Saved entries:
***

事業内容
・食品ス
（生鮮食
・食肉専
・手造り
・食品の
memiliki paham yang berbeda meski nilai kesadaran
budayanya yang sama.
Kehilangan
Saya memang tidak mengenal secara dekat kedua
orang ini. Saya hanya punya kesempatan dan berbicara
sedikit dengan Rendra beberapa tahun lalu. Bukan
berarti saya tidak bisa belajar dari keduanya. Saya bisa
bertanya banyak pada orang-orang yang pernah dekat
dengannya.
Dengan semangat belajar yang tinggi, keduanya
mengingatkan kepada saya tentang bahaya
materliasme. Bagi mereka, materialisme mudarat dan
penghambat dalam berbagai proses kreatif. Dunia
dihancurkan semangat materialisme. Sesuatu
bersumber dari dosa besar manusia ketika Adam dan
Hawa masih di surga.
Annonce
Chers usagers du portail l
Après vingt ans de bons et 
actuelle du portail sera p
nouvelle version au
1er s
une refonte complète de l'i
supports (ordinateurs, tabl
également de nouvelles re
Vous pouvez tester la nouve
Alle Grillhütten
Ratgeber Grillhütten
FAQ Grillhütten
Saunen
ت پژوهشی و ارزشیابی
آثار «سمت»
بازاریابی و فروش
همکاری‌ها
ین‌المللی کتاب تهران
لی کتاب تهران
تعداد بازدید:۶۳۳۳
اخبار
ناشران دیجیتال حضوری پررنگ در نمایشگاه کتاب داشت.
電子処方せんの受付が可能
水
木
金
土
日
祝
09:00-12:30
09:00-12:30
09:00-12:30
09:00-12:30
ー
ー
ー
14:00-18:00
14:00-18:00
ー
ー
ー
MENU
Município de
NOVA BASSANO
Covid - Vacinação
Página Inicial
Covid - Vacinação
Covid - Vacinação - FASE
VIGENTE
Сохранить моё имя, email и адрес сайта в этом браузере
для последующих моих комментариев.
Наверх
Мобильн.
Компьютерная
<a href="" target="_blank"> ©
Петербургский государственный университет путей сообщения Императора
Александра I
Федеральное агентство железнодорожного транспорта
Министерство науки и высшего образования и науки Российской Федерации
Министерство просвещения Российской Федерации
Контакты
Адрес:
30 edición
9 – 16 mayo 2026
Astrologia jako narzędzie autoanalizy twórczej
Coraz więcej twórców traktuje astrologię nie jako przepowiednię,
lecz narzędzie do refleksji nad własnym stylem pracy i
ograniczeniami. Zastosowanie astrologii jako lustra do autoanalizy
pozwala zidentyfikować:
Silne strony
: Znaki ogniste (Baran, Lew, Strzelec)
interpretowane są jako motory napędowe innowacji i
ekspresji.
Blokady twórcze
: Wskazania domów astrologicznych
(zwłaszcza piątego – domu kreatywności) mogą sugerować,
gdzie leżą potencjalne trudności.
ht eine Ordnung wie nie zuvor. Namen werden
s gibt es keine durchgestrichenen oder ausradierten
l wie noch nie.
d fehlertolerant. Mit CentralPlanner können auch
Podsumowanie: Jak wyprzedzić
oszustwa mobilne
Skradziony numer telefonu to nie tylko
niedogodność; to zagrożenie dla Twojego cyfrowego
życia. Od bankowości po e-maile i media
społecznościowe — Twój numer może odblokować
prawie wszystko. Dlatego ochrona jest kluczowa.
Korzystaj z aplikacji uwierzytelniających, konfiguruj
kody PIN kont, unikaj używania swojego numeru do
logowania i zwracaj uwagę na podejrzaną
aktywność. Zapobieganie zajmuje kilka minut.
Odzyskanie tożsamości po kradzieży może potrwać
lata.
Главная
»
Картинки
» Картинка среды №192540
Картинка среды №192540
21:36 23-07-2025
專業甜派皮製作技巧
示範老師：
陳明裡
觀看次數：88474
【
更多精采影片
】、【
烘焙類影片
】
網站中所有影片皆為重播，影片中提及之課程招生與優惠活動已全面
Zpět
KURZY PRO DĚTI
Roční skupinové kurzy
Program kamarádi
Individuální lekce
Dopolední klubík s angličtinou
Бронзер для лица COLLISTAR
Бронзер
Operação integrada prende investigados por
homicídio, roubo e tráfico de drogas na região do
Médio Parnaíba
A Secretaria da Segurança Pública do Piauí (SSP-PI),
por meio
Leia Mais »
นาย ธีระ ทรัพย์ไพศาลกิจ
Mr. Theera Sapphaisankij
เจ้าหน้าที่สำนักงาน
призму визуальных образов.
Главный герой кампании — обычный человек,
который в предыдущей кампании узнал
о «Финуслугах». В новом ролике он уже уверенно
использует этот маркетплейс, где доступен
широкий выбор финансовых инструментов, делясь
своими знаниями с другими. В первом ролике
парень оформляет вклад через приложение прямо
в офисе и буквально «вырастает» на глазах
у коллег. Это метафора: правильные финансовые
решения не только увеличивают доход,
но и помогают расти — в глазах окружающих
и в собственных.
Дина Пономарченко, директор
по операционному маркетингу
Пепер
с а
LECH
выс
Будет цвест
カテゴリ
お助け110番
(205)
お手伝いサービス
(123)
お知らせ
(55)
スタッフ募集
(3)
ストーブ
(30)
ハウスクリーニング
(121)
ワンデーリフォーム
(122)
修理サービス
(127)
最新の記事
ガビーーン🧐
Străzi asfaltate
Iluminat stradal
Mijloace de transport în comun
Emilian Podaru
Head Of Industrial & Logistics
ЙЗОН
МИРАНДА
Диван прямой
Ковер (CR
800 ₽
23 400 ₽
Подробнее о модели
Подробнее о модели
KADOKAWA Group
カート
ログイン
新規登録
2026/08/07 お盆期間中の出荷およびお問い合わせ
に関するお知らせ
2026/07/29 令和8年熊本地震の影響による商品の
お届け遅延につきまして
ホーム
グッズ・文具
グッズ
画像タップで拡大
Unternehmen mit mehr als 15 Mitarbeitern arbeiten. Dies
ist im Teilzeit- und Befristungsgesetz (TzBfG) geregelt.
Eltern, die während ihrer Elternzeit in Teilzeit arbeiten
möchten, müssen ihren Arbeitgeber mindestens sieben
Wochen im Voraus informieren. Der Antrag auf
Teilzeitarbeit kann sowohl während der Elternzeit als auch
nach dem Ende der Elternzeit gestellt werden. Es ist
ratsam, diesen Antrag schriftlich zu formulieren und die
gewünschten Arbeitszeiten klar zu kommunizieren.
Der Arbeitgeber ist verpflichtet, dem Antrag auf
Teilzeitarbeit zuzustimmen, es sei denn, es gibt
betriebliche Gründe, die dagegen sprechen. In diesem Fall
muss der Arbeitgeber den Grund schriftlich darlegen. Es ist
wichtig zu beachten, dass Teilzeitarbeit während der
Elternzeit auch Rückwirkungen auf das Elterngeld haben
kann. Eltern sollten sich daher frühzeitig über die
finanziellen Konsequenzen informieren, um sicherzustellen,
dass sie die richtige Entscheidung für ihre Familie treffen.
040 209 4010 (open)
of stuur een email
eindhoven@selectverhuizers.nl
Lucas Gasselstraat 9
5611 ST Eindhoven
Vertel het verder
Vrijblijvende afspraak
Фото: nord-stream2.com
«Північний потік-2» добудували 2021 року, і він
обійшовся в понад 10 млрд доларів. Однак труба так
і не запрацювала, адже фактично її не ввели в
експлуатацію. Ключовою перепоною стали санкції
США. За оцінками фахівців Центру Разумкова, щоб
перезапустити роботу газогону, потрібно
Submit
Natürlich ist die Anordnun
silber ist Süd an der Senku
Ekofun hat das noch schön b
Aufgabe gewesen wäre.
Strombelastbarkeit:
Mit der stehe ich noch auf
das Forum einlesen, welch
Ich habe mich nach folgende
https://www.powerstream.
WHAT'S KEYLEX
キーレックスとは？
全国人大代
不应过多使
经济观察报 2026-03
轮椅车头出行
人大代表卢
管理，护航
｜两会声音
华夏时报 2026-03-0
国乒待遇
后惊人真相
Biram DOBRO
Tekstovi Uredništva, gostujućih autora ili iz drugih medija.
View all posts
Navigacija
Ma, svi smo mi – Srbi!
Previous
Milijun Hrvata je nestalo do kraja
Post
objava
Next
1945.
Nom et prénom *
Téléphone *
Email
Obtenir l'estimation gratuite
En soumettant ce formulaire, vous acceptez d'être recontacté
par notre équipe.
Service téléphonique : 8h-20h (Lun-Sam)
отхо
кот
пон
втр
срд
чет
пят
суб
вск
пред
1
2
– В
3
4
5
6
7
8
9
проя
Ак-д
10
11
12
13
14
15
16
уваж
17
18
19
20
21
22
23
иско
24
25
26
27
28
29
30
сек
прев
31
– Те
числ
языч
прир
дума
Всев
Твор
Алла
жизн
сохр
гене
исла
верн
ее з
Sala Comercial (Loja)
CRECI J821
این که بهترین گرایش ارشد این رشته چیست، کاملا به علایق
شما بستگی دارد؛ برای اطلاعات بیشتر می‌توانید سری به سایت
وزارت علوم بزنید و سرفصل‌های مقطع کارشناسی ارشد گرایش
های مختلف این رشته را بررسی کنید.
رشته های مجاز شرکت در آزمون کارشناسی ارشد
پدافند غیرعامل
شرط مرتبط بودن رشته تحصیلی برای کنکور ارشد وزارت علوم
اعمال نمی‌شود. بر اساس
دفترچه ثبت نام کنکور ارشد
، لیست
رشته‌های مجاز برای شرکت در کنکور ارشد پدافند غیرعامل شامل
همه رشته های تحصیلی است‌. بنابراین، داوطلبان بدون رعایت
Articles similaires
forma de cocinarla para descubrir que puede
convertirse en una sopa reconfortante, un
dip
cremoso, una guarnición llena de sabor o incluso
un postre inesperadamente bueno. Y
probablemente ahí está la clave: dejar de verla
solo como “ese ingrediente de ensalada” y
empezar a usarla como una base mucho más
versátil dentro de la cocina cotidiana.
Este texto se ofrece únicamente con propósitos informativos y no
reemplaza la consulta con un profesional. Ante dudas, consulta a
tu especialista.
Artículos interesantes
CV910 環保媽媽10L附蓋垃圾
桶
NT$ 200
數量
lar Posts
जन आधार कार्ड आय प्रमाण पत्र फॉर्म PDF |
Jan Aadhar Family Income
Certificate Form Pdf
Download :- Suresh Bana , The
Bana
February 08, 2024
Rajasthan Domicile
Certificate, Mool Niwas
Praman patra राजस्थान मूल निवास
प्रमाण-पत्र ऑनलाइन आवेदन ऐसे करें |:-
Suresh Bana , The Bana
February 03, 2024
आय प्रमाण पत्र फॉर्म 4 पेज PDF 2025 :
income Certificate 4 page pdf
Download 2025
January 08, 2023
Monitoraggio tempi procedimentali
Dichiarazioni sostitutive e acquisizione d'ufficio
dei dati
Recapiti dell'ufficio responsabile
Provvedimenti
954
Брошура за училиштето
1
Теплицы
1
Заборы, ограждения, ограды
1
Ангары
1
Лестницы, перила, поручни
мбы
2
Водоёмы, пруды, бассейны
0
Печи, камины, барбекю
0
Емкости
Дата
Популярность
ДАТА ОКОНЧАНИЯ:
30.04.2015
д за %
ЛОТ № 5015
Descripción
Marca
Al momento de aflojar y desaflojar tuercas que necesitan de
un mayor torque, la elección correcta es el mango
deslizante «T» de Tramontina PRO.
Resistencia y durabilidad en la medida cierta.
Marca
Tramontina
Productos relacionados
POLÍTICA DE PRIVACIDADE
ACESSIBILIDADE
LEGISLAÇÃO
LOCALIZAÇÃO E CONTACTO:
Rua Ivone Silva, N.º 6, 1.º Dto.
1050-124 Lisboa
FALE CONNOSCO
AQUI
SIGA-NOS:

***

#### [What you are asked to do]
The lines to copy run from the first line of the entries to the line containing "sedikit dengan Rendra"; copy them exactly and output nothing else.

#### [Problem solution]
事業内容
・食品ス
（生鮮食
・食肉専
・手造り
・食品の
memiliki paham yang berbeda meski nilai kesadaran
budayanya yang sama.
Kehilangan
Saya memang tidak mengenal secara dekat kedua
orang ini. Saya hanya punya kesempatan dan berbicara
sedikit dengan Rendra beberapa tahun lalu. Bukan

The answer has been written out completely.